As sure as winter turns to spring, gloom turns to boom in the media when it comes to the reporting of property prices.
Last spring, banking analysts were predicting property prices in Melbourne to fall by 10, 15, even 20 percent.
They cited rapidly increasing interest rates, the impending mortgage rate cliff, distressed selling and the associated surplus of supply and lack of demand to put strong downward pressure on property prices.
As usual, they were wrong.
The market had already been easing for about 10 months by then, well before interest rates starting going up.
Our market (houses in Stonnington) came off roughly 10 percent between October 2021 and December 2022.
Prices have been improving ever since.
What the pundits didn’t predict was that supply would remain so tight, and demand so resilient (helped by record immigration into Melbourne) that prices actually started to increase even as interest rates approached their peak.
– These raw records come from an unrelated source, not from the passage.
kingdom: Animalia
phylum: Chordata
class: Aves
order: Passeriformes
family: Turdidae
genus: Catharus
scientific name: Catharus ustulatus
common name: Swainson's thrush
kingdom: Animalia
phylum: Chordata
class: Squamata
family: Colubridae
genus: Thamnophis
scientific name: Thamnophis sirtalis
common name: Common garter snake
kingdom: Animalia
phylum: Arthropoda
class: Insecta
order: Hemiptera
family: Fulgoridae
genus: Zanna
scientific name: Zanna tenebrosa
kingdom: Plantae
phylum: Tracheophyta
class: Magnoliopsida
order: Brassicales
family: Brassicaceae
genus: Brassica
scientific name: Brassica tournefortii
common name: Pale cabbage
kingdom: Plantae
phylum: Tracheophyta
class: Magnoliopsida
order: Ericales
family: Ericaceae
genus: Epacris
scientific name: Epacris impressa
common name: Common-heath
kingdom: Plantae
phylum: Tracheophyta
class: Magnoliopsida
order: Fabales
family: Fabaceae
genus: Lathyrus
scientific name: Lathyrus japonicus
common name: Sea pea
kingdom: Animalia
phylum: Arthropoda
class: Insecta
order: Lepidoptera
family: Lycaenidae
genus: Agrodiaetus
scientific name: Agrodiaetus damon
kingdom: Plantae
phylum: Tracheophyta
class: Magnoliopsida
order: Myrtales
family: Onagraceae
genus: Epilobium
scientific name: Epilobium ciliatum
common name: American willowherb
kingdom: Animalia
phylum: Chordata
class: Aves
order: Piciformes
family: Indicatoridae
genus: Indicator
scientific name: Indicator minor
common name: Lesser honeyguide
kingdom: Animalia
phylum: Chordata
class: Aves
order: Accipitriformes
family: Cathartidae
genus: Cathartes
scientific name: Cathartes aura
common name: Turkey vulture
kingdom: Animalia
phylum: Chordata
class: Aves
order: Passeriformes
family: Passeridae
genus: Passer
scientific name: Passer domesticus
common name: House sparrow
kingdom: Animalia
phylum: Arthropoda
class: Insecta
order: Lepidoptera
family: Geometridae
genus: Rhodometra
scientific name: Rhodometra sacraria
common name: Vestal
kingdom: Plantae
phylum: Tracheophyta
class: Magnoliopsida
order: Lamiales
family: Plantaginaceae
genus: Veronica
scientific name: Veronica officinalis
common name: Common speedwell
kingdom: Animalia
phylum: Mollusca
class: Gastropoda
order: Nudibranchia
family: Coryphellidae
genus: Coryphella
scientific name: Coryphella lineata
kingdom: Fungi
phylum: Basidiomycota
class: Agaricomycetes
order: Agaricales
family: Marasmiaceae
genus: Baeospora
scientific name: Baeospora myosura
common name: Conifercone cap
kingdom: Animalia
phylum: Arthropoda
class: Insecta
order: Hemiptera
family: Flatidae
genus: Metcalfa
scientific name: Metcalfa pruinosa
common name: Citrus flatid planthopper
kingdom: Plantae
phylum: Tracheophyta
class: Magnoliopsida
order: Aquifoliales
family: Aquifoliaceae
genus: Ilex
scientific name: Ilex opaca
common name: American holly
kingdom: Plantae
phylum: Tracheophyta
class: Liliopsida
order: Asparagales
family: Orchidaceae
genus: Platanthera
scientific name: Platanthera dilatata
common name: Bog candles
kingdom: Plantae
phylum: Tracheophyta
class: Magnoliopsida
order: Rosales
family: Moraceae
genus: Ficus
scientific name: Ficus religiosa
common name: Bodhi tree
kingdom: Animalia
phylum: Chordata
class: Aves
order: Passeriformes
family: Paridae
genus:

This week, KPMG released a report predicting house prices to boom next year – around 15 percent in Melbourne by 2025 and 20-25 percent in some other capital cities.
KPMG cited a chronic undersupply of property, increased demand (fortified by record immigration), and interest rate cuts predicted in 2024 to put upward pressure on prices.
This report was of course picked up and blasted out by media outlets around the country, with the same zest and sensationalism as last year, the only difference being the verb at the end of the headline…
“Property prices set to crash / soar”
As always, we take this reporting with a grain of salt.
It’s a talking point, but should not form a meaningful part of your decision to buy or sell property.
When it comes to these property price predictions, it reminds me of that great line in Anchorman, “60 percent of the time [they get it wrong], every time…”
For those with our ears to the ground transacting property on a weekly basis, the market is proving very resilient and prices seem to be holding up or slightly improving month by month.
Whether this means that prices will remain relatively flat for the next 12 months, or the recovery will pick up steam, or we will see another (unexpected) correction, is anyone’s guess.
Real estate is a long game. Those who ignore the noise and make long term, pragmatic decisions tend to be rewarded.
Those who pay too much heed to the seasonal fluctuations, media reporting, or try to time the market perfectly tend to get left behind.